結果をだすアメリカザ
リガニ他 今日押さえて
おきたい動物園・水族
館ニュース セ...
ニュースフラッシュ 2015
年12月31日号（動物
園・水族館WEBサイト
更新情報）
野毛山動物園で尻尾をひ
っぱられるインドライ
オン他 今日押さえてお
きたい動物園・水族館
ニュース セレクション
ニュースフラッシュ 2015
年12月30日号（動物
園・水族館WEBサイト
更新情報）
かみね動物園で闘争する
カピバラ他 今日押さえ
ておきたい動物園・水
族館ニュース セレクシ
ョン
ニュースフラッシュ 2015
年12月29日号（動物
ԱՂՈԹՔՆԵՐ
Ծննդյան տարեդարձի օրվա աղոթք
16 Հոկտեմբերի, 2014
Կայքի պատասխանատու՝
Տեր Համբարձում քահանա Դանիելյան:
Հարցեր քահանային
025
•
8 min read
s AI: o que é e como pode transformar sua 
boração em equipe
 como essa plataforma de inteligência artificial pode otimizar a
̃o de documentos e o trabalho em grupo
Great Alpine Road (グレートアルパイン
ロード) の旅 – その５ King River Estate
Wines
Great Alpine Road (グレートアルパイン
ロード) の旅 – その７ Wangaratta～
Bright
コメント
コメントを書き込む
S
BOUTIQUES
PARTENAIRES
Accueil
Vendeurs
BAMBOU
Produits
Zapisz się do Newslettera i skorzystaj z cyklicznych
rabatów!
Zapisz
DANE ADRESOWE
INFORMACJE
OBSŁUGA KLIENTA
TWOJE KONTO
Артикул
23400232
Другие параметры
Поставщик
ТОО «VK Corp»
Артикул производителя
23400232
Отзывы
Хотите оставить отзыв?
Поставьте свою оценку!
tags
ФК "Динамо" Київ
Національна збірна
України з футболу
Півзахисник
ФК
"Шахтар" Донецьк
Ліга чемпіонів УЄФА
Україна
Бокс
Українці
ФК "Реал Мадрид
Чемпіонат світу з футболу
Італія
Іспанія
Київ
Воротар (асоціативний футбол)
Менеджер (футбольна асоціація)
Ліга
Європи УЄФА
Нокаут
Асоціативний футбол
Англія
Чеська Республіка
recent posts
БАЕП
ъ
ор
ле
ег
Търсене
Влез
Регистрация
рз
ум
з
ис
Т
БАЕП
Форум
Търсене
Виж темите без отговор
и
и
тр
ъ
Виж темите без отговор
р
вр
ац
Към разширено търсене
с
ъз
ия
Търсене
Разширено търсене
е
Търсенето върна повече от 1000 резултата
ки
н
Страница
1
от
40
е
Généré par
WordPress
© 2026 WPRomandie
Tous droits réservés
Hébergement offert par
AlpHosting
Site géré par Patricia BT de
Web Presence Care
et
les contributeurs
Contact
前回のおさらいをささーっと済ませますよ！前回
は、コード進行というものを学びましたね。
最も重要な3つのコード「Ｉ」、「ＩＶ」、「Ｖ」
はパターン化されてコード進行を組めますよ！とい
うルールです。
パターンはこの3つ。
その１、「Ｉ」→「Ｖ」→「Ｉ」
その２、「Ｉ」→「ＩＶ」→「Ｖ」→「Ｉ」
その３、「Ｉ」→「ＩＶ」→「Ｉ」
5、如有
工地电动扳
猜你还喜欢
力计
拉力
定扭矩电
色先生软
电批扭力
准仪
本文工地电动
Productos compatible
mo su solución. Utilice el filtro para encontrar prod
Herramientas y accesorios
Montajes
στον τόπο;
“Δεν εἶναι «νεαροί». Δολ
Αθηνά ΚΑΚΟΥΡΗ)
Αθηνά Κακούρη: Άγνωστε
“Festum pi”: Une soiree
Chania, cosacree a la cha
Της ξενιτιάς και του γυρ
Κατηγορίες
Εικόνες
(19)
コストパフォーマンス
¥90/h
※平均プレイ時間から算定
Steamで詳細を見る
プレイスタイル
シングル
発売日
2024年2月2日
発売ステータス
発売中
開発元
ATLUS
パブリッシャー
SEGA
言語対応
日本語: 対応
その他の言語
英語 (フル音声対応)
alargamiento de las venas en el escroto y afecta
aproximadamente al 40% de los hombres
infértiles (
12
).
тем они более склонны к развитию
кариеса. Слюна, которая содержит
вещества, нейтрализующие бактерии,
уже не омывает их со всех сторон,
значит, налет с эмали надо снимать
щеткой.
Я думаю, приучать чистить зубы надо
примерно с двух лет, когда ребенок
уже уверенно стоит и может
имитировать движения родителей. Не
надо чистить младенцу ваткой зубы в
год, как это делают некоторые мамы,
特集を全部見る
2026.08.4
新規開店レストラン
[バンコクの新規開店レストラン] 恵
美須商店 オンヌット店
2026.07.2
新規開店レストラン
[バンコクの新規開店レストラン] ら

+ + + + +

## [EXERCISE PROMPT]
Copy out the lines from the line containing "значит, налет с эмали надо снимать" to the end of the listing above, without alteration.

## [ANSWER SECTION]
значит, налет с эмали надо снимать
щеткой.
Я думаю, приучать чистить зубы надо
примерно с двух лет, когда ребенок
уже уверенно стоит и может
имитировать движения родителей. Не
надо чистить младенцу ваткой зубы в
год, как это делают некоторые мамы,
特集を全部見る
2026.08.4
新規開店レストラン
[バンコクの新規開店レストラン] 恵
美須商店 オンヌット店
2026.07.2
新規開店レストラン
[バンコクの新規開店レストラン] ら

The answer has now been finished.